In February 1989, I wrote a piece called "First Souvenirs" which was published in that month's Moon Miners' Manifesto. It is pertinent to the ongoing discussion of what monies we might earn from Moon rocks and dust brought back to Earth. As has been pointed out, this will not contribute the major portion of Artemis Project profits. But neither can we afford to neglect any reasonable complementary source of income that flows easily and naturally from Artemis Project activities that will enhance our overall profit margins.


FIRST SOUVENIRS
Copyright 1989 Peter Kokh

   May 18, 1980, started out to be a day of spectacular demonstration that
human "conquest" of nature was but a veneer. That was the day that Mount St.
Helens blew its top. In time, however, enterprising Washingtonians put the
unwanted inches of white ash that buried much of their state to an amazing
variety of uses.

  To be sure, much of this ash was merchandised "tongue-in-cheek". The same people who had recently fell in love with cute little "pet rocks" at $5 apiece, were now lining up to buy Mount St. Helens ash for "pet food" for these critters.  The ash found its way into novelty gift soap bars, ash ant farms, candles, terrariums, gag salt, pepper, and ash shaker sets, and into bean bag chairs.

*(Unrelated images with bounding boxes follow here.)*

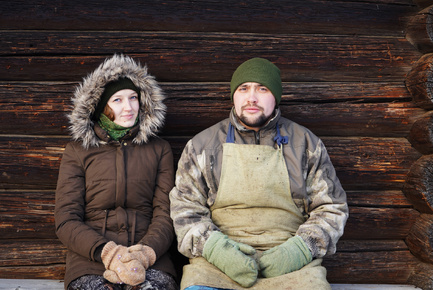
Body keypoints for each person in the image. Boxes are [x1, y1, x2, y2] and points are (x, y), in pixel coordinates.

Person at [169, 57, 349, 289]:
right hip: (216, 265)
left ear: (276, 96)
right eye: (244, 88)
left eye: (262, 89)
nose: (251, 97)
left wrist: (300, 249)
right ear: (234, 95)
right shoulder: (202, 146)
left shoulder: (306, 144)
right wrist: (215, 249)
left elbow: (332, 208)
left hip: (292, 265)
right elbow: (185, 209)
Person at [55, 54, 179, 290]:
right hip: (91, 261)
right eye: (118, 100)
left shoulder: (159, 149)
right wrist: (108, 253)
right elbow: (66, 220)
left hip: (150, 258)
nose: (129, 107)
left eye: (133, 98)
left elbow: (166, 213)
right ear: (102, 106)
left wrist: (144, 254)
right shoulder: (77, 152)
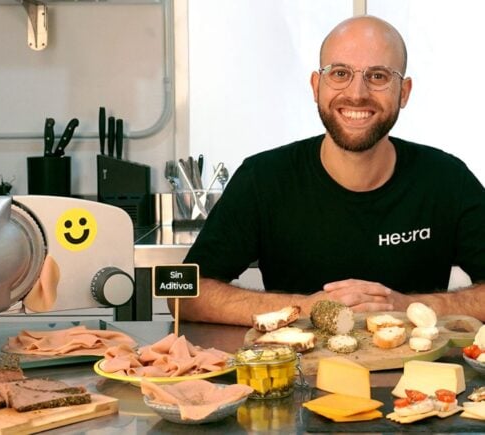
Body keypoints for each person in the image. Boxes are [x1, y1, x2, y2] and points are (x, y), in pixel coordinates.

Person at [172, 15, 485, 325]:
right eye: (340, 73)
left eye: (377, 76)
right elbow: (183, 294)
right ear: (316, 85)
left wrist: (410, 307)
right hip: (294, 373)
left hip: (419, 374)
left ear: (404, 92)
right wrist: (304, 308)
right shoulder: (263, 178)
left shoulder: (447, 179)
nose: (357, 93)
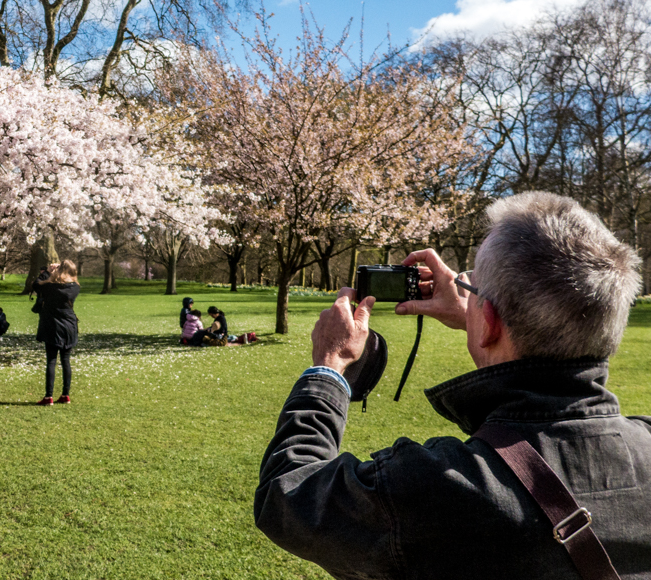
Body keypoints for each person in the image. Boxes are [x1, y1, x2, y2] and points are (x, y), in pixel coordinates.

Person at [254, 192, 651, 579]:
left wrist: (329, 364)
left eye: (472, 286)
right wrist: (485, 321)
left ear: (491, 320)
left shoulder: (435, 488)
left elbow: (288, 494)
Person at [33, 260, 80, 405]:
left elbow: (35, 285)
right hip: (69, 325)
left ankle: (48, 397)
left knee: (51, 360)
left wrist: (47, 272)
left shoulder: (50, 287)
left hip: (52, 325)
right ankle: (66, 394)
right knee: (66, 360)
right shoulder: (75, 287)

  Ash-filled souvenirs quickly appeared as paperweights, ball point pen
barrels, good luck charms, hour glasses, etc. But what caught my interest
immediately was the way in which serious local arts and craft people quickly
found ways to express themselves in this suddenly abundant ash-cheap
material. Potters, glass-makers, sculptors, and painters all began
experimenting with the stuff and producing items of exceptional character and
beauty.

   What in the universe, you ask, does this have to do with the Moon? The
answer should jump out at you. The previous article [in MMM #22, February 1989],
"First Export$", highlighted the SSI [Space Studies Institute] brainstorming
idea that the glass nodules and iron fines in the tailings from the lunar
regolith run through a pilot liquid oxygen production plant could fetch
a high price on Earth, if turned into novelty jewelry and coins
"made-on-the-Moon" by an automated machine. The assumption here is that the
vast bulk of the ash-like soil [other than the glass and iron fine
components] could not be turned into comparable profits. Not so!

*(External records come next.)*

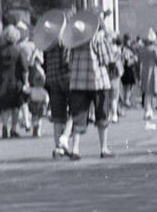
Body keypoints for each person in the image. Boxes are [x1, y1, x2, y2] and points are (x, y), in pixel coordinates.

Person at [64, 19, 118, 159]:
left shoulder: (71, 41)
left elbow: (67, 62)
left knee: (78, 116)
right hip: (98, 82)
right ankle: (103, 148)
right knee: (102, 115)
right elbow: (107, 59)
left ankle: (75, 149)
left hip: (77, 83)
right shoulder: (97, 39)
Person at [0, 25, 27, 137]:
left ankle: (4, 127)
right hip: (16, 81)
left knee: (4, 106)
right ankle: (13, 129)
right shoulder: (19, 50)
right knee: (16, 106)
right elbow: (24, 68)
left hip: (1, 80)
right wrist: (26, 82)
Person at [41, 39, 74, 160]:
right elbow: (66, 61)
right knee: (74, 111)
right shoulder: (66, 42)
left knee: (57, 116)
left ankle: (58, 148)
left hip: (52, 80)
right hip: (66, 80)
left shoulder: (48, 44)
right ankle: (64, 138)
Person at [139, 30, 157, 125]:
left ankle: (148, 110)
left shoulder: (142, 49)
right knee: (150, 92)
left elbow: (139, 60)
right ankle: (148, 111)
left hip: (144, 70)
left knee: (147, 92)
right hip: (153, 71)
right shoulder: (154, 49)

  I do endorse the glass jewelry and iron coin idea for an ice-breaker lunar enterprise, since the "made-on-the-Moon" aura will definitely add extra market value to the extraterrestrial origin of the material itself. But, the artistic quality of such "machine-made" trinkets, and the number of people who will want to pay the price, both work to limit the potential of this gambit enterprise.

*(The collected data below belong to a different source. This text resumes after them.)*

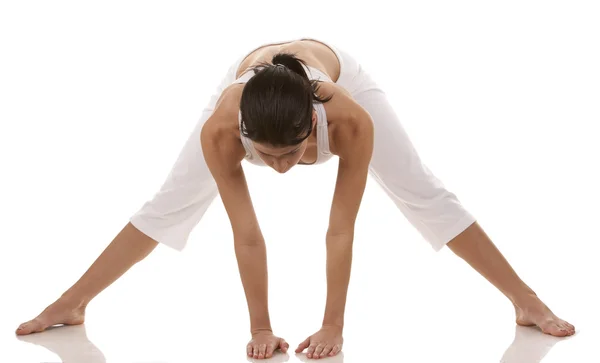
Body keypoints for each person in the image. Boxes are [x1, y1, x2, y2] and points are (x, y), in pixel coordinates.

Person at [15, 38, 575, 360]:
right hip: (260, 87)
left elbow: (340, 228)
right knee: (170, 200)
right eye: (267, 158)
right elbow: (247, 233)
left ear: (316, 125)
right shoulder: (221, 129)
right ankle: (71, 302)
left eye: (295, 155)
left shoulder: (351, 119)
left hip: (330, 67)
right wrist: (261, 328)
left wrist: (334, 326)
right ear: (242, 136)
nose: (280, 170)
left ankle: (527, 301)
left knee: (424, 190)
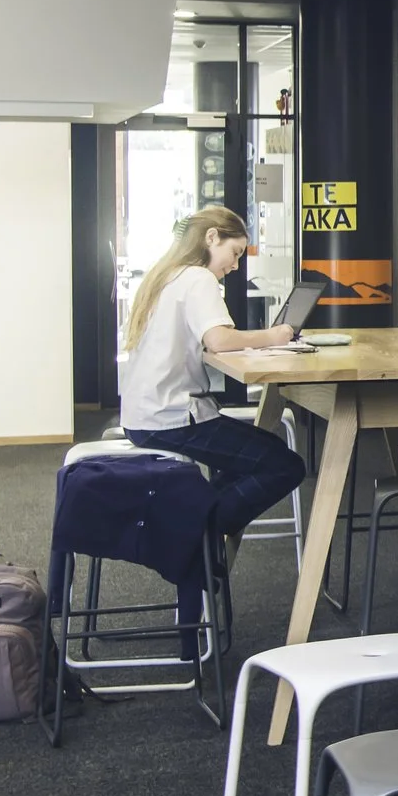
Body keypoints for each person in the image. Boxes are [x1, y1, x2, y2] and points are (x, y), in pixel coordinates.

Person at [119, 205, 308, 552]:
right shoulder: (197, 278)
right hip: (171, 418)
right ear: (211, 237)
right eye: (234, 253)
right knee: (285, 466)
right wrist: (272, 336)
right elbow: (218, 339)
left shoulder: (168, 275)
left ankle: (201, 540)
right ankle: (196, 533)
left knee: (240, 466)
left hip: (143, 415)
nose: (235, 266)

  This first junior chamber of commerce effort should be immediately followed
by a bi-world enterprise in which a stable of human [as opposed to machine]
artisans commissioned by the venture company fetching the lunar soil, would
turn the common Moondust into objects of more genuine beauty right here on
Earth. The price of their works could be kept high by the simple device of
using the Moondust as an accent, a garnish, an ingredient adding striking
character, to objects in which the bulk of the materials are Earth-derived.  The results would be nonetheless authentic and certified LUNAR SOUVENIRS. To illustrate:

  Moonscapes created with lunar soils of various shadings in an Earthly glass-glass sandwich (wall art, jewelry box lids, pendants, votive candle glasses, etc.).  Fine terrestrial glassware (bridal registry quality or
prestige barware) with etching like patterns made with lunar fines.
Decorative mirrors, clock faces, and other items made in similar fashion.
Fine Earthly china and pottery in which Moondust is used as a striking glaze
accent. Lamp bases and glass lamp shades, candlestick holders and book ends
made in like fashion. As colored glass fiber combined with Earth glass matrix
in striking and illustrative glass-glass composite (Glax*) creations from
paperweights in 1x4x9 cm 2001 monolith-style to luxury door knobs and
pulls, "Moon-pearl" necklaces and earrings, abacus beads, and prestige
desk-top name plates.

  And this is just a starter. Homework can be done now, both with MSH [Mount
St. Helens] ash and using some of the lunar simulants available at about a
dollar a pound in larger quantities. The possibilities are far more numerous,
the attainable quality higher, and the market far less shallow for items
made-partially-from-Moondust-by-an-artist-on-Earth than those
made-wholly-of-Moondust-on-the-Moon-by-machine.